- [WORK ITEM]
Reproduce verbatim the stretch of the items from the line containing "Feedback từ bác Khang tại" through the line containing "他の鉄道車両・オプションパーツを探す". Omit the pictures from your answer.

┏━━

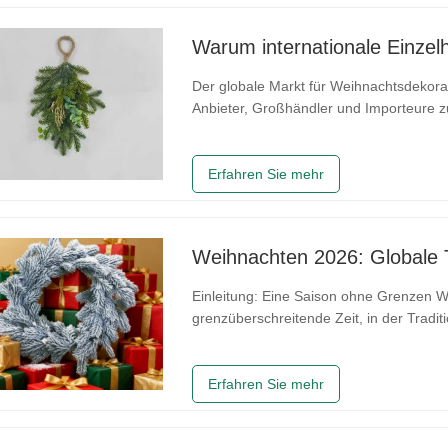
Der globale Markt für Weihnachtsdekora
Anbieter, Großhändler und Importeure zu
Wert, Beständigkeit und innovatives Des
ist die Wahl des richtigen
Erfahren Sie mehr
Einleitung: Eine Saison ohne Grenzen 
grenzüberschreitende Zeit, in der Tradi
Im Jahr 2026 ist es nicht mehr nur ein l
Geschäfte und öffentliche Plätze auf de
Erfahren Sie mehr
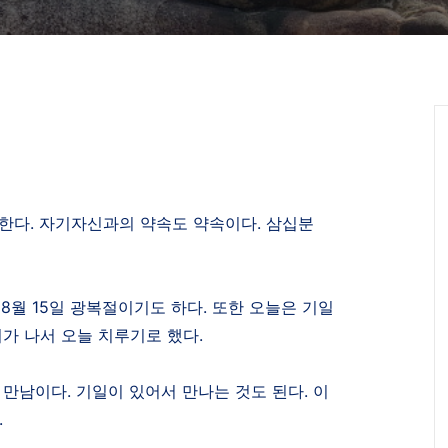
 한다
.
자기자신과의 약속도 약속이다
.
삼십분
은
8
월
15
일 광복절이기도 하다
.
또한 오늘은 기일
이가 나서 오늘 치루기로 했다
.
 만남이다
.
기일이 있어서 만나는 것도 된다
.
이
.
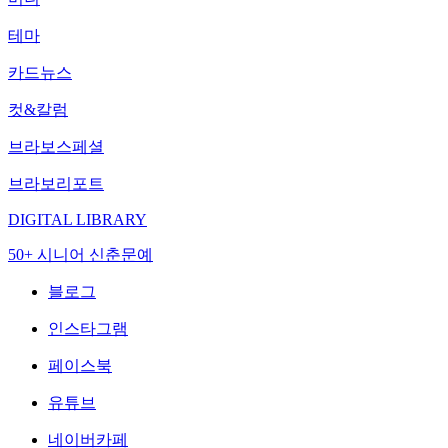
테마
카드뉴스
컷&칼럼
브라보스페셜
브라보리포트
DIGITAL LIBRARY
50+ 시니어 신춘문예
블로그
인스타그램
페이스북
유튜브
네이버카페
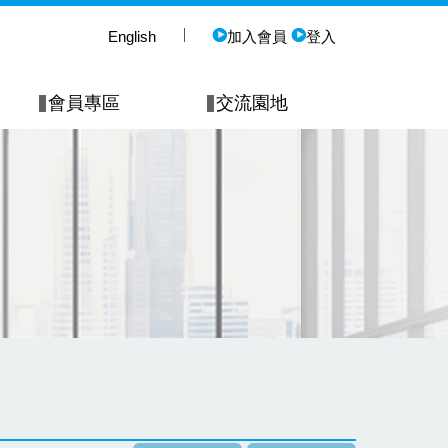
English
加入會員
登入
會員專區
交流園地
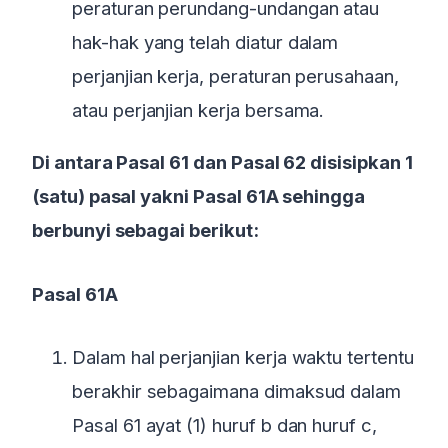
peraturan perundang-undangan atau
hak-hak yang telah diatur dalam
perjanjian kerja, peraturan perusahaan,
atau perjanjian kerja bersama.
Di antara Pasal 61 dan Pasal 62 disisipkan 1
(satu) pasal yakni Pasal 61A sehingga
berbunyi sebagai berikut:
Pasal 61A
Dalam hal perjanjian kerja waktu tertentu
berakhir sebagaimana dimaksud dalam
Pasal 61 ayat (1) huruf b dan huruf c,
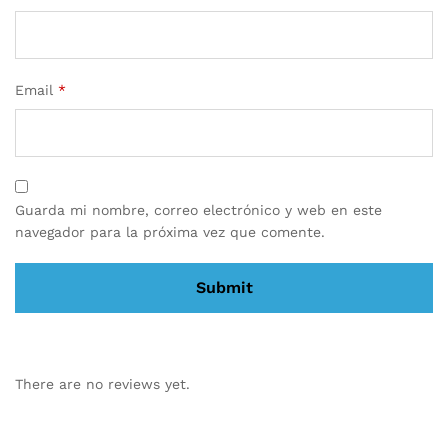
Email
*
Guarda mi nombre, correo electrónico y web en este
navegador para la próxima vez que comente.
There are no reviews yet.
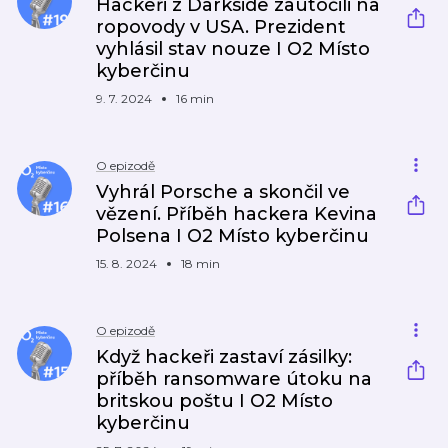
Hackeři z Darkside zaútočili na
ropovody v USA. Prezident
vyhlásil stav nouze I O2 Místo
kyberčinu
9. 7. 2024
16 min
O epizodě
Vyhrál Porsche a skončil ve
vězení. Příběh hackera Kevina
Polsena I O2 Místo kyberčinu
15. 8. 2024
18 min
O epizodě
Když hackeři zastaví zásilky:
příběh ransomware útoku na
britskou poštu I O2 Místo
kyberčinu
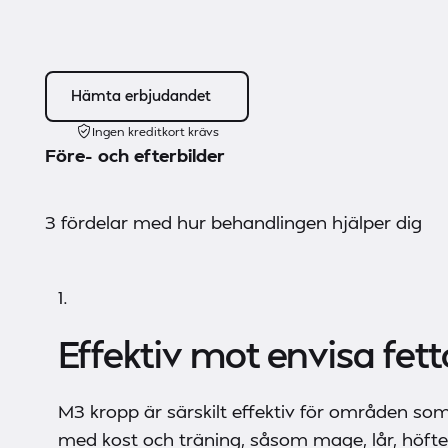
Hämta erbjudandet
Ingen kreditkort krävs
Före- och efterbilder
3 fördelar med hur behandlingen hjälper dig
1.
Effektiv mot envisa fe
M3 kropp är särskilt effektiv för områden so
med kost och träning, såsom mage, lår, höfte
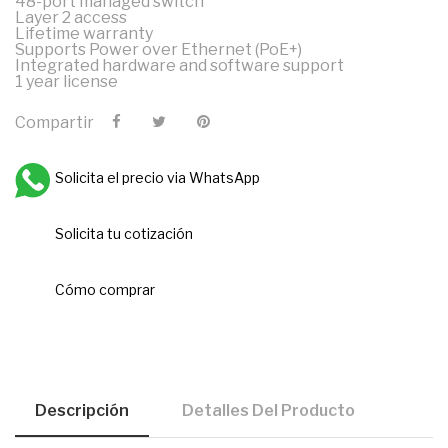
48-port managed switch
Layer 2 access
Lifetime warranty
Supports Power over Ethernet (PoE+)
Integrated hardware and software support
1 year license
Compartir
Solicita el precio via WhatsApp
Solicita tu cotización
Cómo comprar
Descripción
Detalles Del Producto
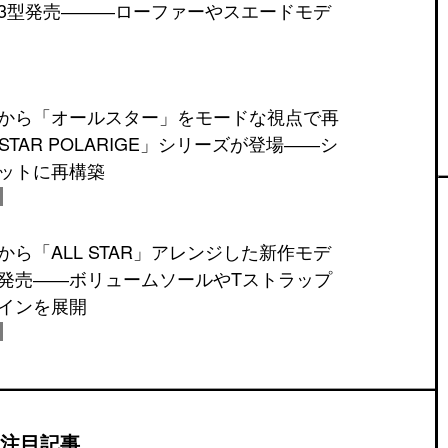
3型発売―――ローファーやスエードモデ
から「オールスター」をモードな視点で再
STAR POLARIGE」シリーズが登場――シ
ットに再構築
ら「ALL STAR」アレンジした新作モデ
発売――ボリュームソールやTストラップ
インを展開
注目記事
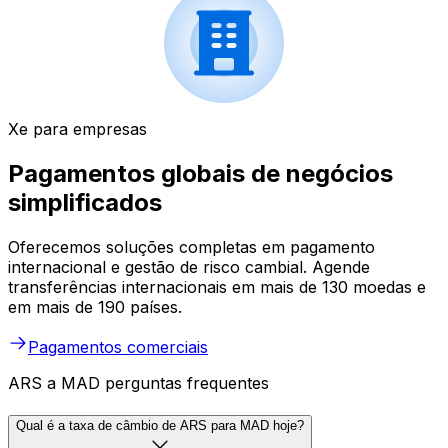
Xe para empresas
Pagamentos globais de negócios
simplificados
Oferecemos soluções completas em pagamento
internacional e gestão de risco cambial. Agende
transferências internacionais em mais de 130 moedas e
em mais de 190 países.
Pagamentos comerciais
ARS a MAD perguntas frequentes
Qual é a taxa de câmbio de ARS para MAD hoje?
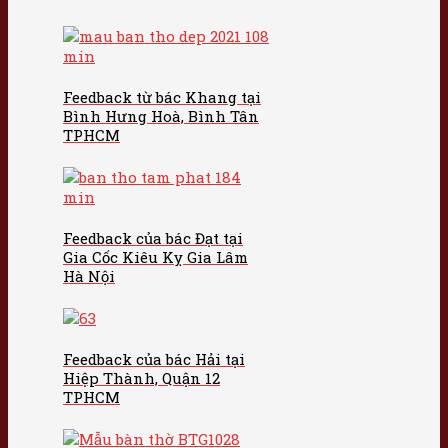
Feedback từ bác Khang tại
Bình Hưng Hoà, Bình Tân
TPHCM
Feedback của bác Đạt tại
Gia Cốc Kiêu Kỵ Gia Lâm
Hà Nội
Feedback của bác Hải tại
Hiệp Thành, Quận 12
TPHCM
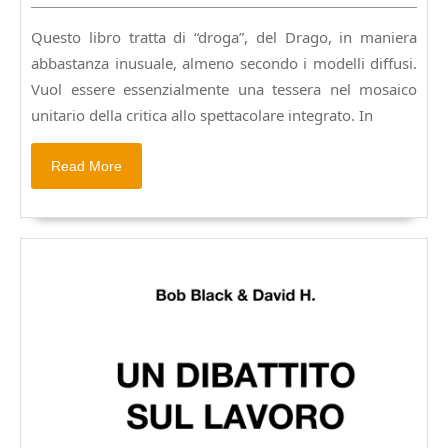
e
2015
il
Questo libro tratta di “droga”, del Drago, in maniera
suo
abbastanza inusuale, almeno secondo i modelli diffusi.
spettacolo
sociale,
Vuol essere essenzialmente una tessera nel mosaico
a
unitario della critica allo spettacolare integrato. In
cura
di
Read
Read More
Riccardo
More
d’Este.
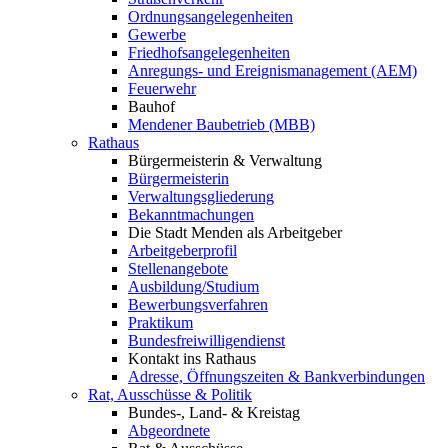
Ordnungsangelegenheiten
Gewerbe
Friedhofsangelegenheiten
Anregungs- und Ereignismanagement (AEM)
Feuerwehr
Bauhof
Mendener Baubetrieb (MBB)
Rathaus
Bürgermeisterin & Verwaltung
Bürgermeisterin
Verwaltungsgliederung
Bekanntmachungen
Die Stadt Menden als Arbeitgeber
Arbeitgeberprofil
Stellenangebote
Ausbildung/Studium
Bewerbungsverfahren
Praktikum
Bundesfreiwilligendienst
Kontakt ins Rathaus
Adresse, Öffnungszeiten & Bankverbindungen
Rat, Ausschüsse & Politik
Bundes-, Land- & Kreistag
Abgeordnete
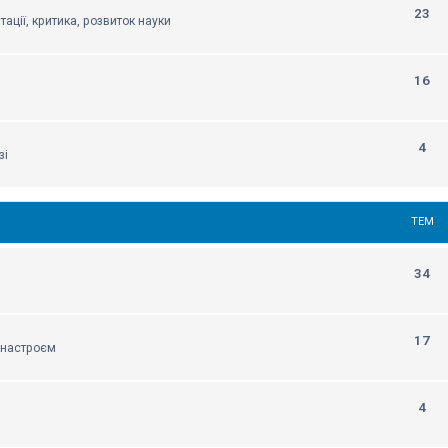
23
тації, критика, розвиток науки
16
4
зі
ТЕМ
34
17
м настроєм
4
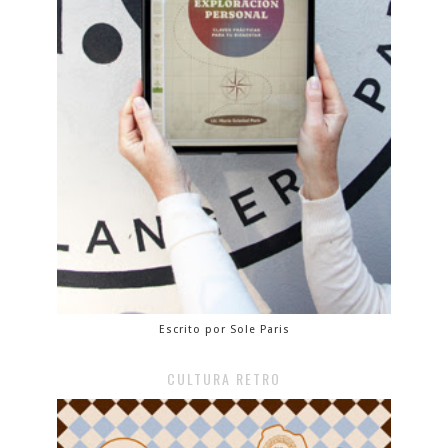
Escrito por Sole Paris
CULTURA RETRO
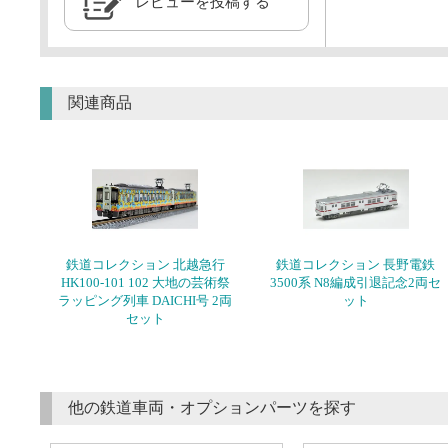
レビューを投稿する
関連商品
鉄道コレクション 北越急行
鉄道コレクション 長野電鉄
HK100-101 102 大地の芸術祭
3500系 N8編成引退記念2両セ
ラッピング列車 DAICHI号 2両
ット
セット
他の鉄道車両・オプションパーツを探す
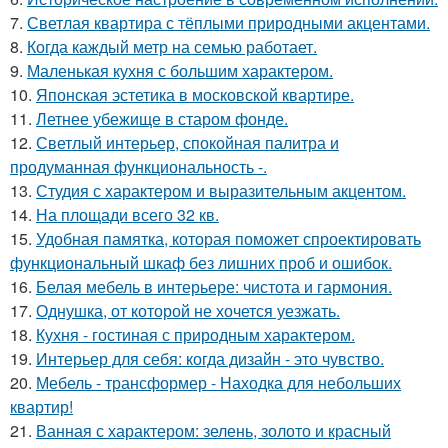
7.
Светлая квартира с тёплыми природными акцентами.
8.
Когда каждый метр на семью работает.
9.
Маленькая кухня с большим характером.
10.
Японская эстетика в московской квартире.
11.
Летнее убежище в старом фонде.
12.
Светлый интерьер, спокойная палитра и
продуманная функциональность -.
13.
Студия с характером и выразительным акцентом.
14.
На площади всего 32 кв.
15.
Удобная памятка, которая поможет спроектировать
функциональный шкаф без лишних проб и ошибок.
16.
Белая мебель в интерьере: чистота и гармония.
17.
Однушка, от которой не хочется уезжать.
18.
Кухня - гостиная с природным характером.
19.
Интерьер для себя: когда дизайн - это чувство.
20.
Мебель - трансформер - Находка для небольших
квартир!
21.
Ванная с характером: зелень, золото и красный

┗━━

- [RESULT FOR THIS TASK]
Feedback từ bác Khang tại
Bình Hưng Hoà, Bình Tân
TPHCM
Feedback của bác Đạt tại
Gia Cốc Kiêu Kỵ Gia Lâm
Hà Nội
Feedback của bác Hải tại
Hiệp Thành, Quận 12
TPHCM
e
2015
il
Questo libro tratta di “droga”, del Drago, in maniera
suo
abbastanza inusuale, almeno secondo i modelli diffusi.
spettacolo
sociale,
Vuol essere essenzialmente una tessera nel mosaico
a
unitario della critica allo spettacolare integrato. In
cura
di
Read
Read More
Riccardo
More
d’Este.
Ordnungsangelegenheiten
Gewerbe
Friedhofsangelegenheiten
Anregungs- und Ereignismanagement (AEM)
Feuerwehr
Bauhof
Mendener Baubetrieb (MBB)
Rathaus
Bürgermeisterin & Verwaltung
Bürgermeisterin
Verwaltungsgliederung
Bekanntmachungen
Die Stadt Menden als Arbeitgeber
Arbeitgeberprofil
Stellenangebote
Ausbildung/Studium
Bewerbungsverfahren
Praktikum
Bundesfreiwilligendienst
Kontakt ins Rathaus
Adresse, Öffnungszeiten & Bankverbindungen
Rat, Ausschüsse & Politik
Bundes-, Land- & Kreistag
Abgeordnete
23
тації, критика, розвиток науки
16
4
зі
ТЕМ
34
17
м настроєм
4
Escrito por Sole Paris
CULTURA RETRO
レビューを投稿する
関連商品
鉄道コレクション 北越急行
鉄道コレクション 長野電鉄
HK100-101 102 大地の芸術祭
3500系 N8編成引退記念2両セ
ラッピング列車 DAICHI号 2両
ット
セット
他の鉄道車両・オプションパーツを探す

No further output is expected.